“Heroic” jailbreak from Israeli prison celebrated
Palestinians in the occupied West Bank refugee camp of Jenin have taken to the streets to celebrate after six Palestinian inmates broke out of a high-security Israeli prison, People gathered on the streets and handed out sweets in the hometown of one of the escapees.
Palestinians in the besieged Gaza Strip have also celebrated the news.
The notorious Gilboa prison where the inmates escaped from is located about four kilometers from the West Bank and is one of the most highest-security and heavily guarded prisons for Palestinians in Israel. The facility has been described as a dungeon for Palestinians serving life sentences for “anti-Israeli activities”.

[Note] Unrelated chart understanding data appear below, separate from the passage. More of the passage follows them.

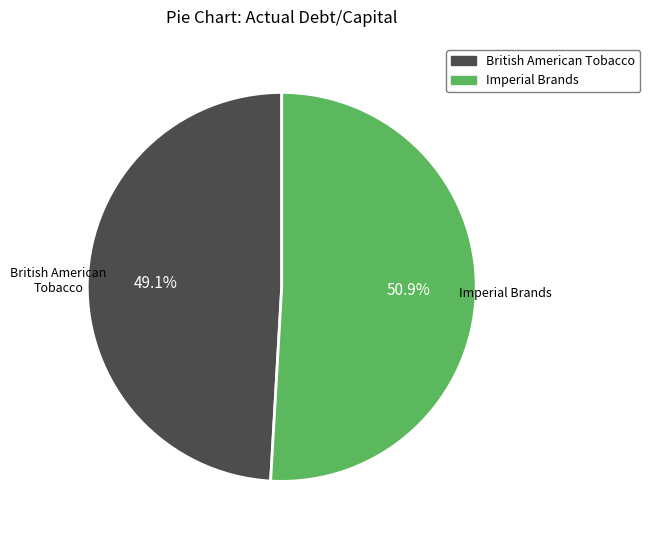

Combined, do Imperial Brands and British American Tobacco account for over 50%?

Yes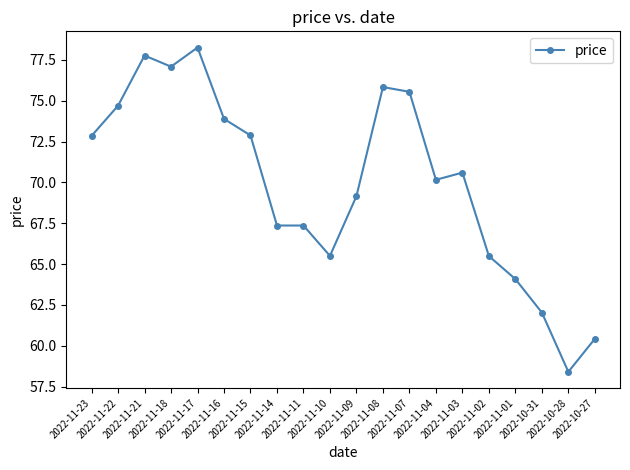

What is the label of the 11th point from the right?

2022-11-10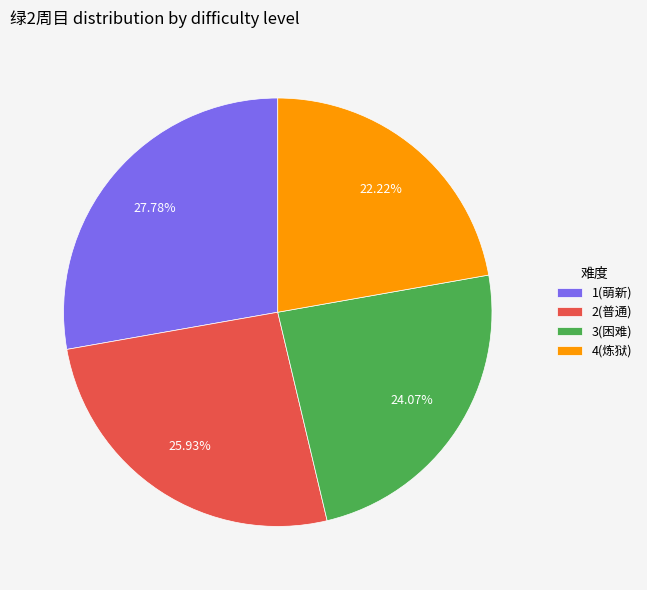

Between 4(炼狱) and 3(困难), which is larger?

3(困难)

A Palestinian prisoner’s organization says four of the men were serving life sentences adding that the resistance members on the run range in age from 26 to 49 years old, with one of them detained by Tel Aviv since 1996.

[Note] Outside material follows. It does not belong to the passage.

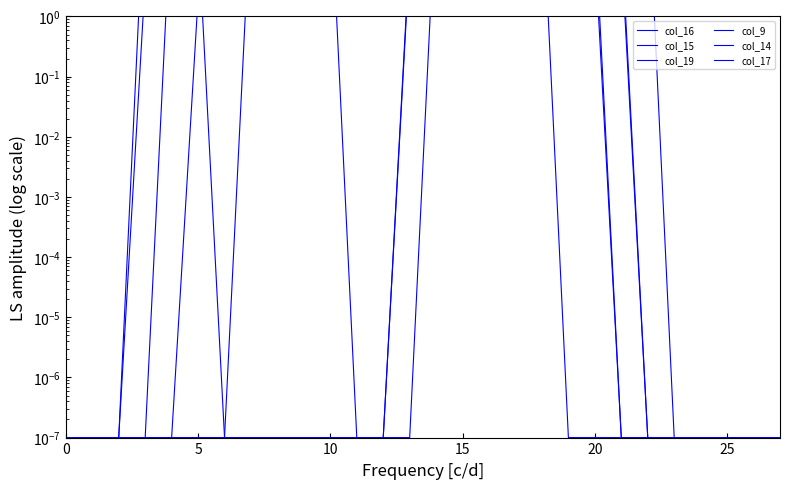

What value does the col_14 series have at 13?

70.0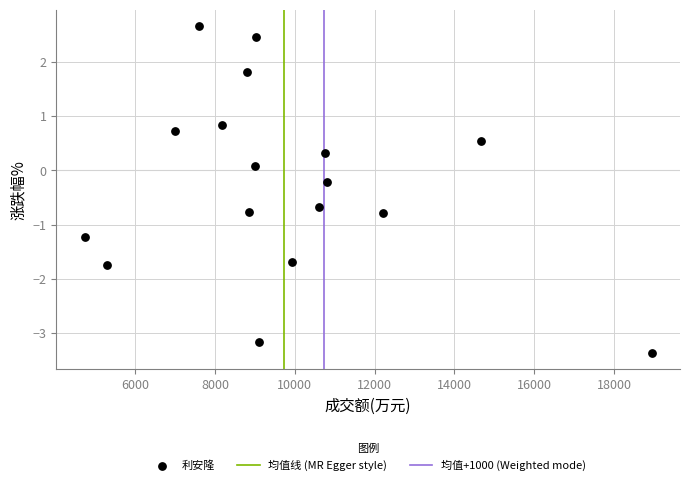

What is the range of X values (max minus min)?

14209.0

Among the six former inmates is also Zakaria Zubeidi, 46, who had been jailed since 2019 and was a former commander of the al-Aqsa Martyrs Brigades in the West Bank town of Jenin during the second Palestinian uprising, which began in September 2000.
The Israeli regime’s military and other forces have started a search for the six Palestinians. The Israeli Prisons Service says five of the inmates belong to the Islamic Jihad resistance movement and one is a former commander of a resistance group affiliated with the mainstream Fatah party. It was not immediately clear whether they had help from outside to orchestrate the operation.
Islamic Jihad called the breakout “a heroic act that will shock the Zionist defense system.” The group commended them in a statement for “snatching their freedom with their fingertips from under the eyes and ears of the occupier.”
Several other Palestinian factions hailed the jailbreak as a slap in the face of the Israeli regime. The Qassam Brigades, the military wing of the Gaza-based Palestinian resistance movement Hamas, hailed the escape as “heroic”. Lebanon’s Hezbollah also extended its congratulations to the Palestinian people and resistance groups on the success of the prison break describing it as one of a kind.
The mother of one of the prisoners, Umm Mahmoud Al-Arada, said that she doesn't know where her son is, but hopes he has traveled to another country.
Israeli media have cited Israeli authorities as saying they are planning to move 400 other inmates to other prisons to avoid any other embarrassing jailbreaks for the regime.
Arik Yaacov, the service’s northern commander, claims the escapees appeared to have opened a hole from their prison cell toilet floor to access passages formed by the prison's construction. Reports say they fled via an underground tunnel that the inmates are believed to have spent months digging. Photos have circulated in Israeli media of a hole in the ground outside the prison, purporting to show the end of the escape route.
Israeli Prime Minister Naftali Bennett's office says the premier has spoken with Israeli security officials and emphasized that this is a “grave incident” that requires an across-the-board effort by the regime’s forces to hunt down the escapees.
A military spokesman says Israeli forces believe the freed Palestinians might try to reach the occupied West Bank, where the Palestinian Authority exercises limited self-rule in some area, or the Jordanian border some 14 km to the east.
Israeli security forces have launched a manhunt for the Palestinian prisoners. Regime forces have been deployed in large numbers, setting up roadblocks after the rare jailbreak from the prison in northern Israel. Security forces are patrolling streets in the north and the occupied West Bank, as helicopters are flying above.